キラキラ
第30章 hungry 2
「あ……の……」
すごい、目力の女性だった。
くるんとした猫のような瞳で、じっと見つめられ、どぎまぎしてしまう。
……なにこれ、なにこれ。
驚かすつもりが、こっちがビックリさせられてますけど!?
動揺していると、横から大野さんが、助け船のように紹介してくれた。
「ヨシノちゃん、こないだの手袋、一緒に選んでくれた櫻井だよ」
すると、ヨシノちゃんは、ぱっと顔を輝かせ、その大きな口をほころばせた。
「うわぁ、ほんと。ありがとうね!さとちゃんと友達になってくれて!」
「……いや、ヨシノちゃん、こいつは、俺の友達の後輩で……」
「なによ」
「いや、だから」
「お友達でしょ?」
「……うん。友達」
「良かったねぇ、さとちゃん。
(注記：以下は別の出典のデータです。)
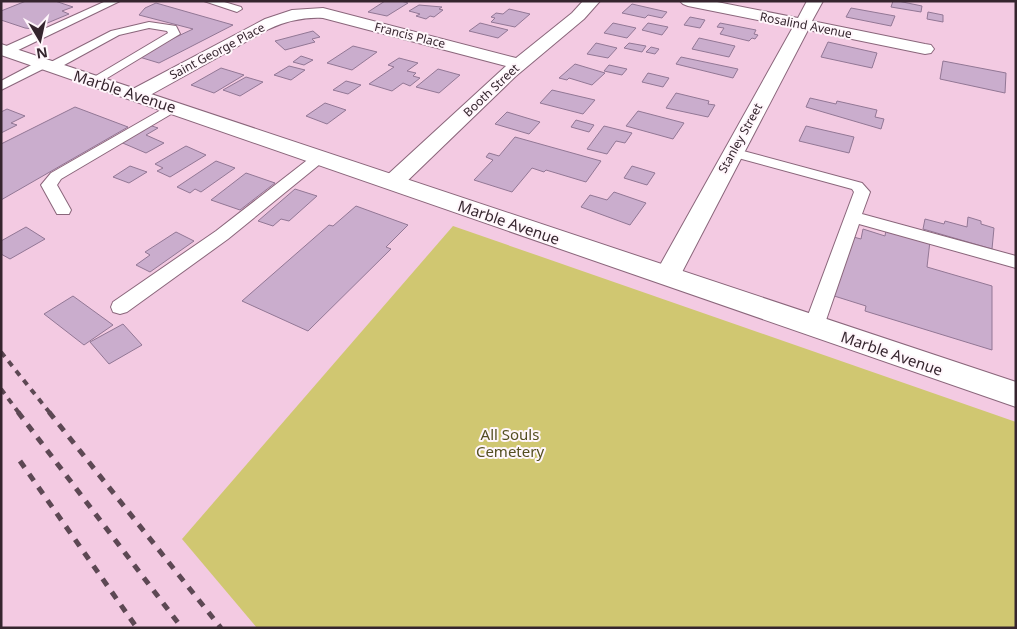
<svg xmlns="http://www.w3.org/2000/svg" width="1017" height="629" viewBox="0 0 1017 629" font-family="'Noto Sans',sans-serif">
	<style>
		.green { fill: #d0c771 }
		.building { fill: #caadcd; stroke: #927795 }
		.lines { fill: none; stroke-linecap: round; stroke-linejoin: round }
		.service-casing { stroke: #8a667b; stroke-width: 2 }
		.minor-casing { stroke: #8a667b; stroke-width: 2 }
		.tertiary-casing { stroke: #8a667b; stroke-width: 2 }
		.service { fill: #fff; fill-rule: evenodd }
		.minor { fill: #fff; fill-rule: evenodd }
		.tertiary { fill: #fff; fill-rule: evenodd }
		.rail-far1 { stroke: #5d4854; stroke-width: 4; stroke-dasharray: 6 6; stroke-linecap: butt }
		.rail { stroke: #5d4854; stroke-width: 5; stroke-dasharray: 8 8; stroke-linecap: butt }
		.labels { text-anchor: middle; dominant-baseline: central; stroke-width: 4; stroke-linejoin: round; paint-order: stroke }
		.far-street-label { font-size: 12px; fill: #35252e; stroke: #fff6fb }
		.street-label { font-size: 15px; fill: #35252e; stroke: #fff6fb }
		.park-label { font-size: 15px; fill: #544f21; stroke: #fff6fb }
	</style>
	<rect width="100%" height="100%" fill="#f3cae2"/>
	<path class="green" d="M453,226L1016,422V628H257L182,539Z"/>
	<g class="building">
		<path d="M26,1H55L73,7L62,11L69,14L33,29L25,28L1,20V11Z"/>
		<path d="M385,1H401L408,3L387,16L368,12Z"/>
		<path d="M893,1H898L922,6L921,12L891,7Z"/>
		<path d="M156,3L233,25L159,63L136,56L193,29L139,15L145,8Z"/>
		<path d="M632,4L667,12L662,18L648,15L645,18L622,13Z"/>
		<path d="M419,5L442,7L439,9L443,10L434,17L430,16L426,19L416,16L420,14L409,11Z"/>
		<path d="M851,8L895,16L891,26L846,17Z"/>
		<path d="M509,9L530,14L515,27L491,22L495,18L491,17L496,13L503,14Z"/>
		<path d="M928,12L943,15V22L927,19Z"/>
		<path d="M690,17L705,20L700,28L684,25Z"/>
		<path d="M480,23L508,30L498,38L469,31Z"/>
		<path d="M613,23L636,28L627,38L604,33Z"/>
		<path d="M648,23L668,27L662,35L642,30Z"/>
		<path d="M720,23L756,30L754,34L758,35L755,39L752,38L749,41L720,34L724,28L717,27Z"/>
		<path d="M313,31L320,37L312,39L315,42L285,50L275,41Z"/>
		<path d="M699,38L735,46L729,57L692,49Z"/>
		<path d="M828,42L877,53L872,68L821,57Z"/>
		<path d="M596,43L617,48L608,58L587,54Z"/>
		<path d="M629,43L646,46L642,52L624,48Z"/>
		<path d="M353,46L377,52L352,70L327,63Z"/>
		<path d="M651,47L659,49L655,54L646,52Z"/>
		<path d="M301,56L313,60L304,65L293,62Z"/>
		<path d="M681,57L738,69L733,78L676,64Z"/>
		<path d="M399,58L418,63L407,71L416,73L413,76L420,78L410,86L403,83L392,91L369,84L394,67L388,65Z"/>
		<path d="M943,61L1006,73L1005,93L940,79Z"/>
		<path d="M575,64L605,73L592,85L569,78L567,80L559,78Z"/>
		<path d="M609,65L627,69L622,75L604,71Z"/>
		<path d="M289,66L305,70L291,80L274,75Z"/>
		<path d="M221,68L244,75L214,93L191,85Z"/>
		<path d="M438,69L460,75L439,93L416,87Z"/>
		<path d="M648,73L669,78L663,87L642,82Z"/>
		<path d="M246,77L263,82L240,96L223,90Z"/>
		<path d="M346,81L361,85L348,94L333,90Z"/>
		<path d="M552,90L595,100L583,114L540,103Z"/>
		<path d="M676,93L709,101L708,104L715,105L708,117L666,108Z"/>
		<path d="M810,98L836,104L837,101L877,110L875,117L884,119L881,129L806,107Z"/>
		<path d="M325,103L346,110L327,124L306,116Z"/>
		<path d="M75,107L128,127L1,200V144Z"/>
		<path d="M7,109L25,116L11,123L17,125L1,133V112Z"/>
		<path d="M638,111L684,123L673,139L626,126Z"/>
		<path d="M507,112L540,122L529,134L495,124Z"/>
		<path d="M576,120L594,125L589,132L571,127Z"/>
		<path d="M149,125L158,128L146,135L164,143L146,153L118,141Z"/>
		<path d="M604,126L632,133L625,143L616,141L607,154L587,149Z"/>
		<path d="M806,126L854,137L849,153L799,141Z"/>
		<path d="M515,137L601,161L586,182L546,170L544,172L532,168L512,192L474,180L493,160L486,157L489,153L499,156Z"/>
		<path d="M186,146L206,155L170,177L157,171L163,168L155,164Z"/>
		<path d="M216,161L235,168L201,192L195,189L190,193L177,187Z"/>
		<path d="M130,166L147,172L129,183L113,177Z"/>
		<path d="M632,166L655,173L647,185L624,178Z"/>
		<path d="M246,173L275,183L240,210L211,200Z"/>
		<path d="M295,189L317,196L289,221L281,219L273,226L258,221Z"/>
		<path d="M614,192L646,203L630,225L581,207L590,195L607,200Z"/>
		<path d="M356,206L408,225L386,247L391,249L308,331L242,301L329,225L333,226Z"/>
		<path d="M968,217L981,221V224L994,228L992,249L923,229L925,219L944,224L945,221L967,227Z"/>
		<path d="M26,227L45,239L10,259L1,254V241Z"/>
		<path d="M863,229L885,236L886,230L930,241L927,267L992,286V350L865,311L866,306L831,295L846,235L861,239Z"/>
		<path d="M176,232L194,241L150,272L136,265L150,255L145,252Z"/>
		<path d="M73,296L113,325L84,345L44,314Z"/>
		<path d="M123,324L142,345L109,364L90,342Z"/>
	</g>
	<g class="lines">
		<g class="service-casing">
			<g id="service">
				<path d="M106,1H120L10,54L1,53L2,48Z"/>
				<path d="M204,1H221L241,7L242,9L237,12Z"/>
				<path d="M149,22L176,26L180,34L99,83H91L89,80L168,33L167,31L149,28L119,35L55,70L51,71L45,68L1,90V81L39,61L43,60L49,63L111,31Z"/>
				<path d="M173,103L178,104L180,107L178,110L61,179L57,185L71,210L69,214H57L41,185L51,173Z"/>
				<path d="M732,148L862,183L870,192L862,214L1016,256V268L859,224L824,326L821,331L814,333L807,331L804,326L854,192L852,189L727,155L725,152L727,149Z"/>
				<path d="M320,153L325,154L327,157L325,160L228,239L127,312L120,314L113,312L111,307L113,302L216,231L315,154Z"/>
			</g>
		</g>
		<g class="minor-casing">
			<g id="minor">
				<path d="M583,1H600L584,19L516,76L401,187L393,189L385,187L382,182L385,177L506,66L323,18C303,17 287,21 269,29L143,99L136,101L129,99L126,95L129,91L265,19L292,10L323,8L516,58L572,13Z"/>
				<path d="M680,1H712L798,18L807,1H823L812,21L925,44L931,45L934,49L931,53L925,54L808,30L680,276L676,282L667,285L658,282L654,276L793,27L688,6L683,4Z"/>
			</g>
		</g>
		<g class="tertiary-casing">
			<path id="tertiary" d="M1,44L1016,382V407L1,55Z"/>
		</g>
		<use href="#service" class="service"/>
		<use href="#minor" class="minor"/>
		<use href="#tertiary" class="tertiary"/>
		<g class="rail-far1">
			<path d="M1,352L50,413"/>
			<path d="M1,389L19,413"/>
		</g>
		<g class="rail">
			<path d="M18,412L182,628"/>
			<path d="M49,412L221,628"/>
			<path d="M20,461L137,628"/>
		</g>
	</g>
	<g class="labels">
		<g class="far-street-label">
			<text transform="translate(806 25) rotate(11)">Rosalind Avenue</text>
			<text transform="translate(410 35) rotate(14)">Francis Place</text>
			<text transform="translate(217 51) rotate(-28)">Saint George Place</text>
			<text transform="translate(491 90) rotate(-43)">Booth Street</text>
			<text transform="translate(740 138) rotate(-61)">Stanley Street</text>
		</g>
		<g class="street-label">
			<text transform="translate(125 91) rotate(18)">Marble Avenue</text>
			<text transform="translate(509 222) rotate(19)">Marble Avenue</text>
			<text transform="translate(892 353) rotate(19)">Marble Avenue</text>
		</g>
		<g class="park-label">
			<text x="510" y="434">All Souls<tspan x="510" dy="17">Cemetery</tspan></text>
		</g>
	</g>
	<rect width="1017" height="629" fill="none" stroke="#35252e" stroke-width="5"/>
	<g transform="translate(40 40) rotate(171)" stroke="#fff6fb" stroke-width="4" paint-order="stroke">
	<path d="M0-4L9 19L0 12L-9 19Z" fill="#35252e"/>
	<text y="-8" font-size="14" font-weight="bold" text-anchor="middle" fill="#35252e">N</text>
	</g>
</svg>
こっちきてお友達できて」
「……うん、まあね」
……二人の掛け合いが面白い。
大野さんが、振り回されてて、なんだか新鮮だ。
すごくパワフルな女性だな、と思う。
この人が大野さんのおばあちゃんだなんて、誰も信じないだろう。
そりゃ、ばあちゃんなんて呼んだら叱られるわな。
俺は、クスクス笑った。
短く切り揃えられたショートカットの髪も、その活発さを象徴するかのよう。
耳に光るピアスや、上品な化粧からも、とてもとても50代には見えなかった。
「櫻井くんさぁ、ほんっと可愛いから、サービスしちゃう。さっき、マフィン焼いたから食べていってね。ほら座って座って」
「あ……ありがとうございます」
促されるままに、カウンターに腰かけた。
大野さんがその隣に座り、眉を下げて俺を見た。
「……なんか、逆にびっくりさせてごめん」
「すっごく綺麗なおばあちゃんですね」
カウンターの中で鼻唄を歌いながら、マフィンを皿に乗せてるヨシノちゃんをみて、俺は、大野さんに笑いかけた。
大野さんは、うん、と肩をすくめた。
「商売がら、若々しくなってゆくんだろうね。ヨシノちゃんって呼んだら学校では通じないから、外ではばあちゃんって呼んでるけど。……似合わないでしょ」
「はい……ヨシノさん呼びがピッタリ」
大野さんと顔をつきあわせて、こそこそしゃべる事が楽しい。
なんだか、素の大野さんを、また見れた気がする。